• _What you will do_
Update the text of each item below, replacing "photograph" with "image" everywhere it appears and leaving everything else unchanged. Leave the pictures out of your answer.

• _Raw data_
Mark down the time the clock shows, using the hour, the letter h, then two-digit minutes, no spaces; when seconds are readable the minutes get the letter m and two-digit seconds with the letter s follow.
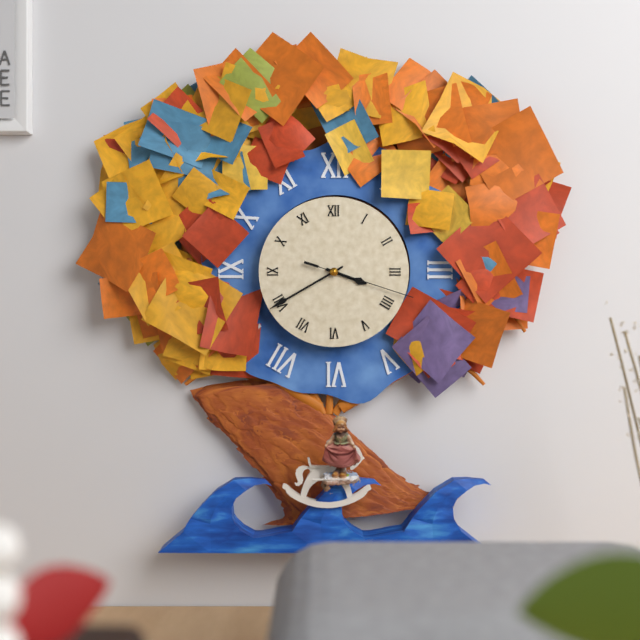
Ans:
3h40m18s
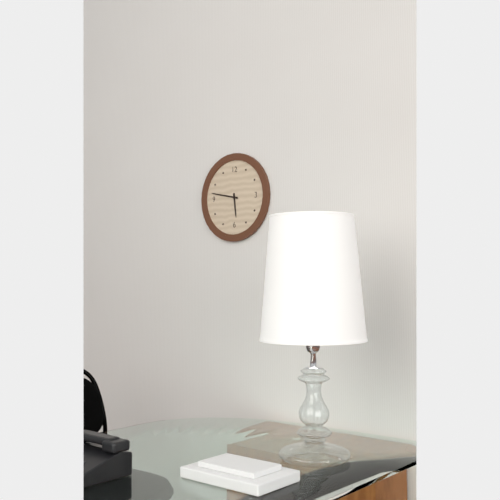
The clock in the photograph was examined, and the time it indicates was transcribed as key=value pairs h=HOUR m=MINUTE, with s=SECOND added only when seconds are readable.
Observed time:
h=5 m=47
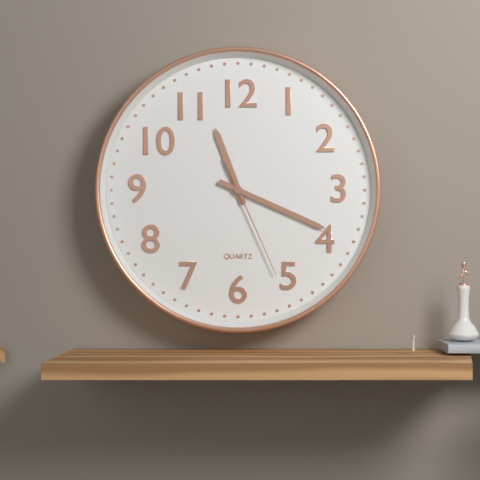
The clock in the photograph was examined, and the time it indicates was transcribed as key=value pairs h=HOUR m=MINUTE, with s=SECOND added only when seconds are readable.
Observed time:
h=11 m=19 s=26
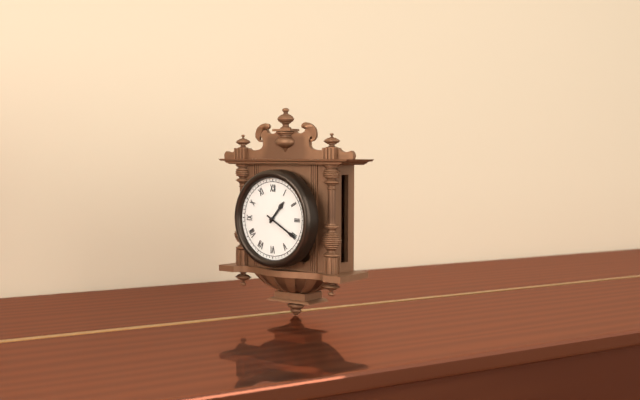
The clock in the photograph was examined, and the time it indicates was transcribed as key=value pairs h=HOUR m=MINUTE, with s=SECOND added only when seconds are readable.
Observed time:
h=1 m=20
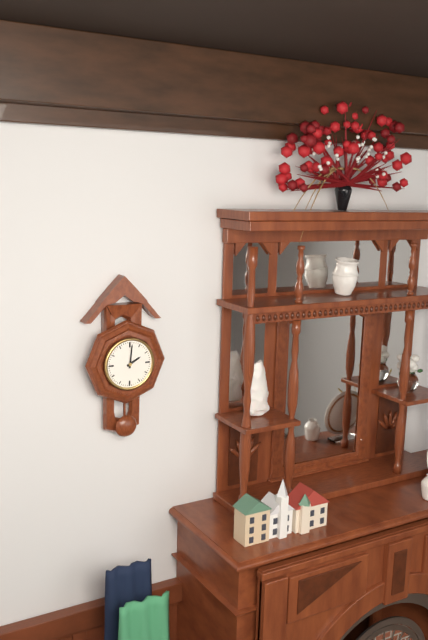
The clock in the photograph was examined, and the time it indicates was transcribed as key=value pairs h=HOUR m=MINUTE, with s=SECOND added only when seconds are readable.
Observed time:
h=2 m=1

• _Response_
Mark down the time the clock shows, using the hour, the letter h, then two-digit minutes, no spaces; when seconds are readable the minutes get the letter m and two-digit seconds with the letter s follow.
Ans:
3h40m18s
The clock in the image was examined, and the time it indicates was transcribed as key=value pairs h=HOUR m=MINUTE, with s=SECOND added only when seconds are readable.
Observed time:
h=5 m=47
The clock in the image was examined, and the time it indicates was transcribed as key=value pairs h=HOUR m=MINUTE, with s=SECOND added only when seconds are readable.
Observed time:
h=11 m=19 s=26
The clock in the image was examined, and the time it indicates was transcribed as key=value pairs h=HOUR m=MINUTE, with s=SECOND added only when seconds are readable.
Observed time:
h=1 m=20
The clock in the image was examined, and the time it indicates was transcribed as key=value pairs h=HOUR m=MINUTE, with s=SECOND added only when seconds are readable.
Observed time:
h=2 m=1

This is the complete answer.